Abstract

The Evolution and Emergence of Justice
John Heagle, Justice Rising: The Emerging Biblical Vision (Marknoll, NY: Orbis Books, 2010. $22.00. pp. 208. ISBN: 978-1-570758843).
In this engaging book, John Heagle sets out to confront and explore the evolution of biblical justice and to show that this justice is not only retributive but restorative and transformative, as well. Heagle weaves biblical exegesis and social critique with his own personal experience and quotations from poetry and theologians like Brueggemann and Crossan to present a clear and comprehensive picture of the emergence of justice. He explores the nature of justice through three lenses, creating a neatly structured picture both of biblical understandings of justice and of the challenges these notions of justice present to institutions and to the individual today.
Heagle begins by wrestling with scriptural texts in their context, tracing notions of justice (and injustice) through the prophets and the Law, and ultimately the writings of the gospels and the Apostle Paul.
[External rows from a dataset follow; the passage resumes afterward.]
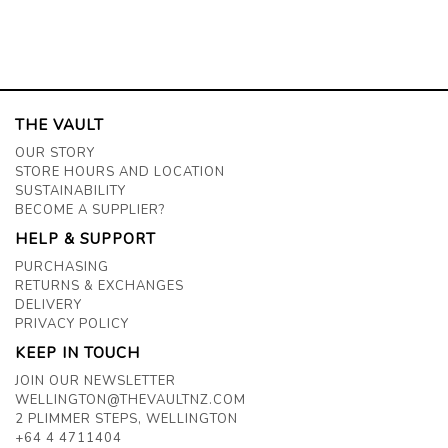
THE VAULT
OUR STORY
STORE HOURS AND LOCATION
SUSTAINABILITY
BECOME A SUPPLIER?
HELP & SUPPORT
PURCHASING
RETURNS & EXCHANGES
DELIVERY
PRIVACY POLICY
KEEP IN TOUCH
JOIN OUR NEWSLETTER
WELLINGTON@THEVAULTNZ.COM
2 PLIMMER STEPS, WELLINGTON
+64 4 4711404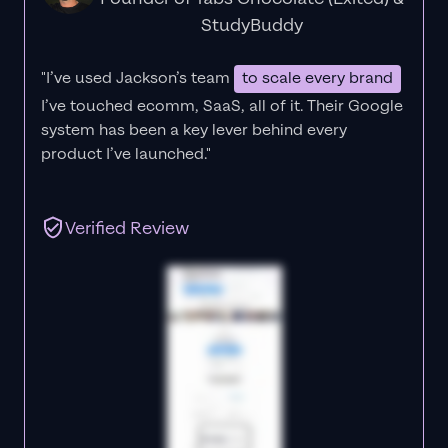
StudyBuddy
"I’ve used Jackson’s team
to scale every brand
I’ve touched ecomm, SaaS, all of it.
Their Google
system has been a key lever behind every
product I’ve launched."
Verified Review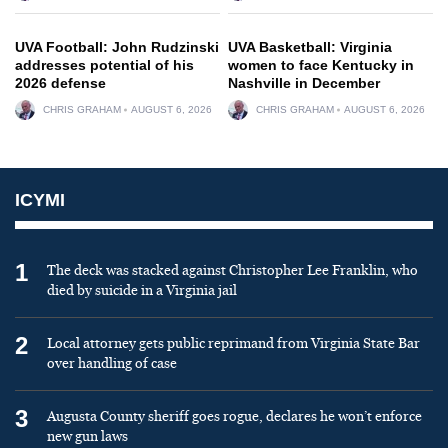
UVA Football: John Rudzinski
UVA Basketball: Virginia
addresses potential of his
women to face Kentucky in
2026 defense
Nashville in December
CHRIS GRAHAM
AUGUST 6, 2026
CHRIS GRAHAM
AUGUST 6, 2026
ICYMI
1
The deck was stacked against Christopher Lee Franklin, who
died by suicide in a Virginia jail
2
Local attorney gets public reprimand from Virginia State Bar
over handling of case
3
Augusta County sheriff goes rogue, declares he won’t enforce
new gun laws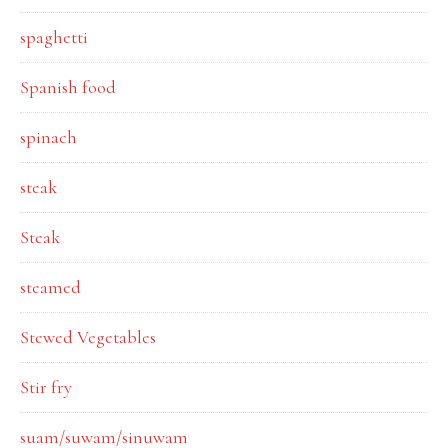
spaghetti
Spanish food
spinach
steak
Steak
steamed
Stewed Vegetables
Stir fry
suam/suwam/sinuwam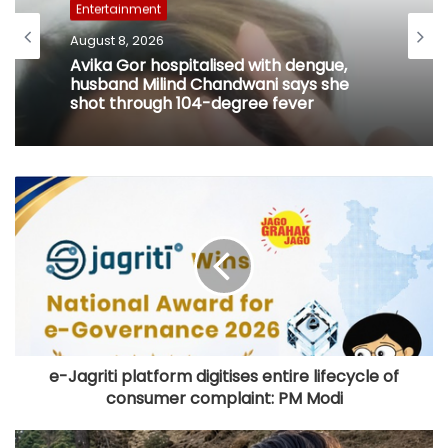
Entertainment
August 8, 2026
Avika Gor hospitalised with dengue,
husband Milind Chandwani says she
shot through 104-degree fever
e-Jagriti platform digitises entire lifecycle of
consumer complaint: PM Modi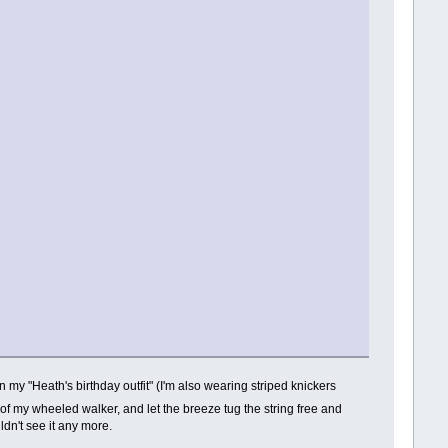
y "Heath's birthday outfit" (I'm also wearing striped knickers
dle of my wheeled walker, and let the breeze tug the string free and
uldn't see it any more.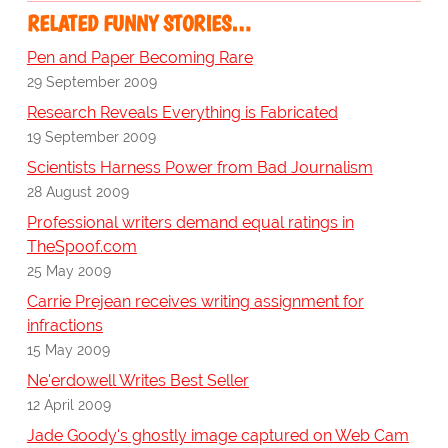
RELATED FUNNY STORIES…
Pen and Paper Becoming Rare
29 September 2009
Research Reveals Everything is Fabricated
19 September 2009
Scientists Harness Power from Bad Journalism
28 August 2009
Professional writers demand equal ratings in
TheSpoof.com
25 May 2009
Carrie Prejean receives writing assignment for
infractions
15 May 2009
Ne'erdowell Writes Best Seller
12 April 2009
Jade Goody's ghostly image captured on Web Cam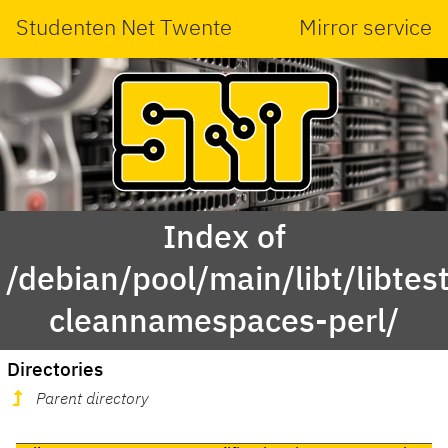
Studenten Net Twente
Mirror service
Index of
/debian/pool/main/libt/libtest
cleannamespaces-perl/
Directories
Parent directory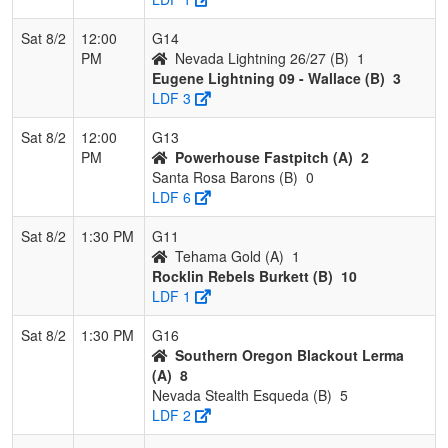
Sat 8/2
12:00
G14
PM
Nevada Lightning 26/27 (B)
1
Eugene Lightning 09 - Wallace (B)
3
LDF 3
Sat 8/2
12:00
G13
PM
Powerhouse Fastpitch (A)
2
Santa Rosa Barons (B)
0
LDF 6
Sat 8/2
1:30 PM
G11
Tehama Gold (A)
1
Rocklin Rebels Burkett (B)
10
LDF 1
Sat 8/2
1:30 PM
G16
Southern Oregon Blackout Lerma
(A)
8
Nevada Stealth Esqueda (B)
5
LDF 2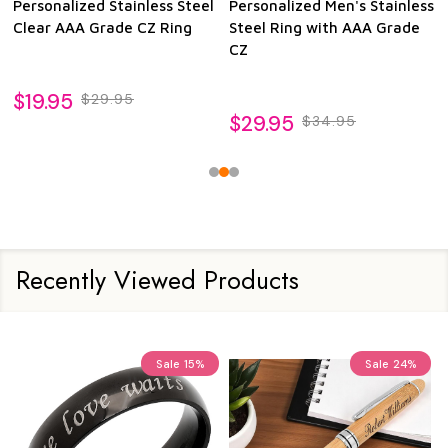
Personalized Stainless Steel
Personalized Men's Stainless
Clear AAA Grade CZ Ring
Steel Ring with AAA Grade
CZ
$19.95
$29.95
$29.95
$34.95
Recently Viewed Products
Sale
15%
Sale
24%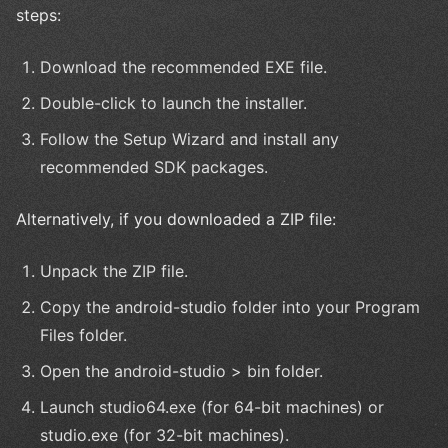
steps:
Download the recommended EXE file.
Double-click to launch the installer.
Follow the Setup Wizard and install any
recommended SDK packages.
Alternatively, if you downloaded a ZIP file:
Unpack the ZIP file.
Copy the android-studio folder into your Program
Files folder.
Open the android-studio > bin folder.
Launch studio64.exe (for 64-bit machines) or
studio.exe (for 32-bit machines).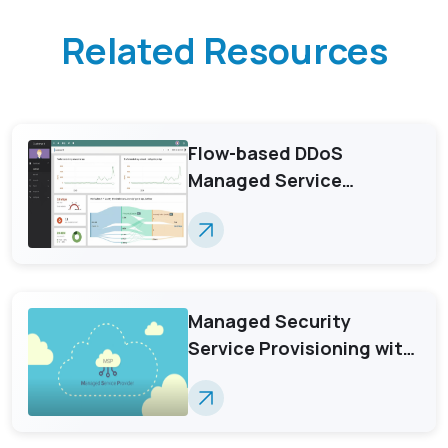
Related Resources
Flow-based DDoS
Managed Service
Provisioning with
GenieATM MSP Server
Managed Security
Service Provisioning with
GenieATM MSP Server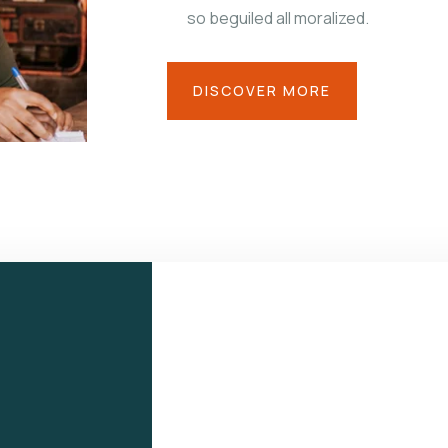
so beguiled all moralized.
DISCOVER MORE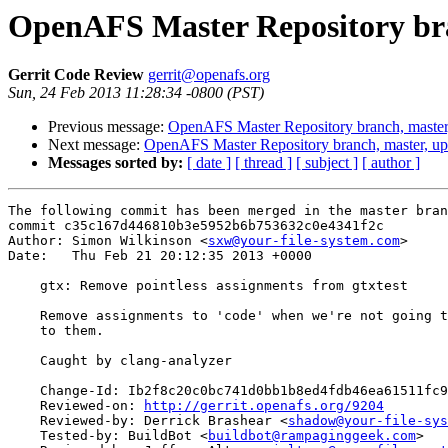
OpenAFS Master Repository bra
Gerrit Code Review
gerrit@openafs.org
Sun, 24 Feb 2013 11:28:34 -0800 (PST)
Previous message:
OpenAFS Master Repository branch, master
Next message:
OpenAFS Master Repository branch, master, u
Messages sorted by:
[ date ]
[ thread ]
[ subject ]
[ author ]
The following commit has been merged in the master bran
Heagle understands ‘justice rising’ not only in descriptions of justice by the prophets Amos and Isaiah, but also in the gospels as well as in Paul’s dramatic conversion experience described in Acts. For Heagle, justice arises through the Sinai covenant, the suffering servant of Isaiah, the suffering servanthood of Christ, and the vision of equality found in his life, death, and resurrection in the writings of Paul. In each of these engagements with scripture, Heagle is aware of the hermeneutical landmine of reading contemporary concerns back into the texts and this recognised awareness (p. 133), while walking a very fine line, allows him to engage more fully the texts and their understandings of justice and equality.
While each section includes a contemporary application and challenge to the reader, in the final chapters Heagle illustrates how this evolving and emerging justice found in the biblical narrative can be applied both to communal structures and institutions and to the reader and the reader’s own relationships and communities. As a vision of justice and peacemaking emerges, so too does the challenge to change. Heagle views the journey to embrace a vision of justice as the path of Christian discipleship and spiritual growth. While the reader may find it difficult that a definition of justice is not offered until the fifth chapter, ultimately this placement serves as a transition from descriptions of systems of violence and injustice to descriptions of community and peace-building.
Clearly, this work emerges from Heagle’s own experience as a Catholic priest, teacher, and psychotherapist, and the concrete examples he gives, as well as his engagement with scripture on both a personal and a highly academic level, reflect the interaction of these aspects of his life. This book is a good introduction for those seeking to understand justice and peacemaking more fully in a world of escalating fear and anxiety. This is an excellent book for personal reflection, but also one that would work well as part of a study, opening up discussion and offering challenges in ways that, as Heagle himself hopes, are transformative for both the reader and the world.